🤖 AI Summary
This work addresses the challenge of generating geometrically consistent multi-view scenes from a single freehand sketch, which is inherently sparse in geometric information, prone to spatial distortions, and lacks paired training data. The authors propose a novel approach based on a video Transformer architecture that incorporates a Camera-Aware Attention Adapter (CA3) and a Correspondence-based Sparse Supervision Loss (CSL), enabling direct multi-view synthesis in a single denoising pass—without requiring reference images or multi-stage optimization. Key contributions include the construction of the first large-scale, automatically synthesized and filtered sketch-to-multi-view paired dataset, and a sparse geometric supervision mechanism leveraging Structure-from-Motion. Experiments demonstrate significant improvements over state-of-the-art two-stage methods, with over 60% reduction in FID, a 23% increase in geometric consistency (Corr-Acc), and up to 3.7× faster inference.
📝 Abstract
We tackle a new problem: generating geometrically consistent multi-view scenes from a single freehand sketch. Freehand sketches are the most geometrically impoverished input one could offer a multi-view generator. They convey scene intent through abstract strokes while introducing spatial distortions that actively conflict with any consistent 3D interpretation. No prior method attempts this; existing multi-view approaches require photographs or text, while sketch-to-3D methods need multiple views or costly per-scene optimisation.

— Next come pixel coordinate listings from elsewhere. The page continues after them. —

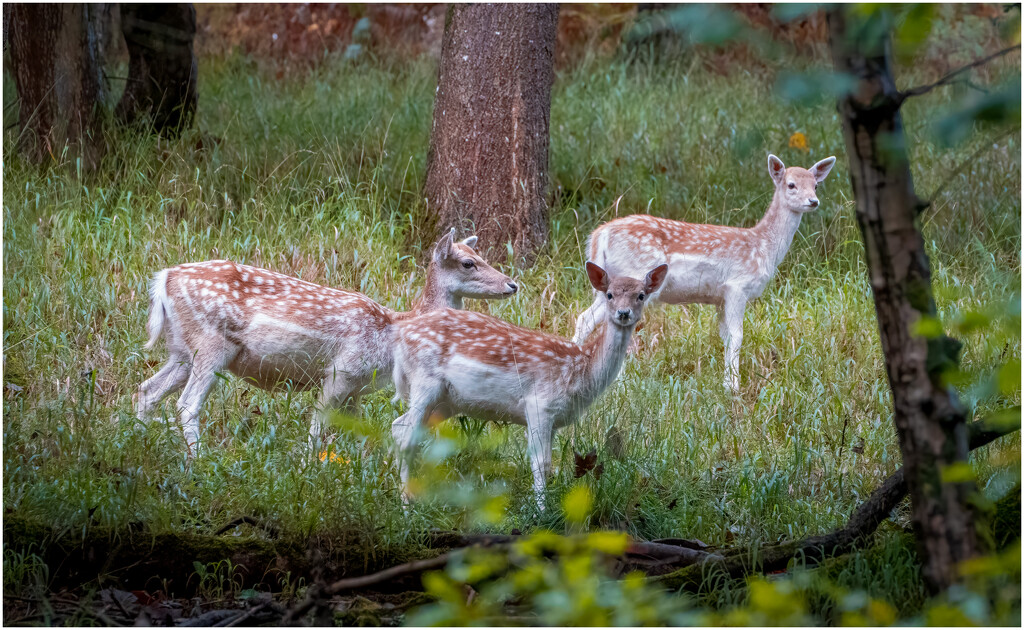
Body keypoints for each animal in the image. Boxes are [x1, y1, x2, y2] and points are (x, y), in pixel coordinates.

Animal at [134, 229, 520, 456]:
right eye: (469, 263)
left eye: (484, 257)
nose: (512, 284)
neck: (392, 331)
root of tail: (163, 278)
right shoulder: (342, 371)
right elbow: (318, 422)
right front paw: (307, 467)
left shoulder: (357, 387)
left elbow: (358, 431)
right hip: (212, 343)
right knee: (186, 404)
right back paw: (199, 461)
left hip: (181, 349)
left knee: (146, 390)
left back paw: (133, 442)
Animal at [387, 260, 667, 508]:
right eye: (609, 294)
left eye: (641, 295)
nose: (623, 313)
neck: (581, 371)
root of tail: (401, 337)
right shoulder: (539, 404)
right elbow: (541, 464)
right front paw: (541, 512)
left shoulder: (555, 418)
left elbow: (550, 464)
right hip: (425, 381)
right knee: (407, 435)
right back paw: (406, 504)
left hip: (446, 402)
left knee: (399, 426)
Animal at [573, 154, 835, 391]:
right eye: (791, 184)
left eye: (816, 184)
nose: (813, 201)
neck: (763, 248)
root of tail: (599, 235)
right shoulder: (737, 286)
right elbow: (738, 336)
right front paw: (733, 387)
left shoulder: (720, 298)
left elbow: (726, 337)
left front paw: (726, 382)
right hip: (633, 275)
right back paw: (621, 383)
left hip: (607, 284)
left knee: (584, 318)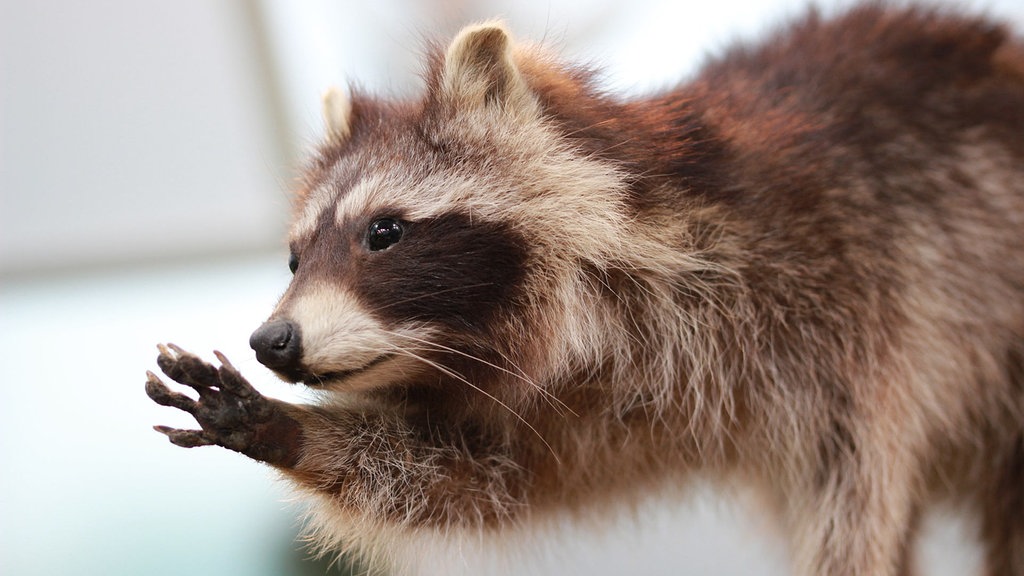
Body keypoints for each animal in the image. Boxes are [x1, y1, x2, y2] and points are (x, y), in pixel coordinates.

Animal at [144, 4, 1024, 573]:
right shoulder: (573, 409)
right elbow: (474, 478)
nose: (272, 342)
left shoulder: (847, 302)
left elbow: (853, 504)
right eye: (295, 259)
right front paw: (284, 427)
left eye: (383, 232)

We address three compounding challenges; absent training data, the need for geometric reasoning from distorted 2D input, and cross-view consistency, through three mutually reinforcing contributions: (i) a curated dataset of $\sim$9k sketch-to-multiview samples, constructed via an automated generation and filtering pipeline; (ii) Parallel Camera-Aware Attention Adapters (CA3) that inject geometric inductive biases into the video transformer; and (iii) a Sparse Correspondence Supervision Loss (CSL) derived from Structure-from-Motion reconstructions.
Our framework synthesizes all views in a single denoising process without requiring reference images, iterative refinement, or per-scene optimization. Our approach significantly outperforms state-of-the-art two-stage baselines, improving realism (FID) by over 60% and geometric consistency (Corr-Acc) by 23%, while providing up to a 3.7$\times$ inference speedup.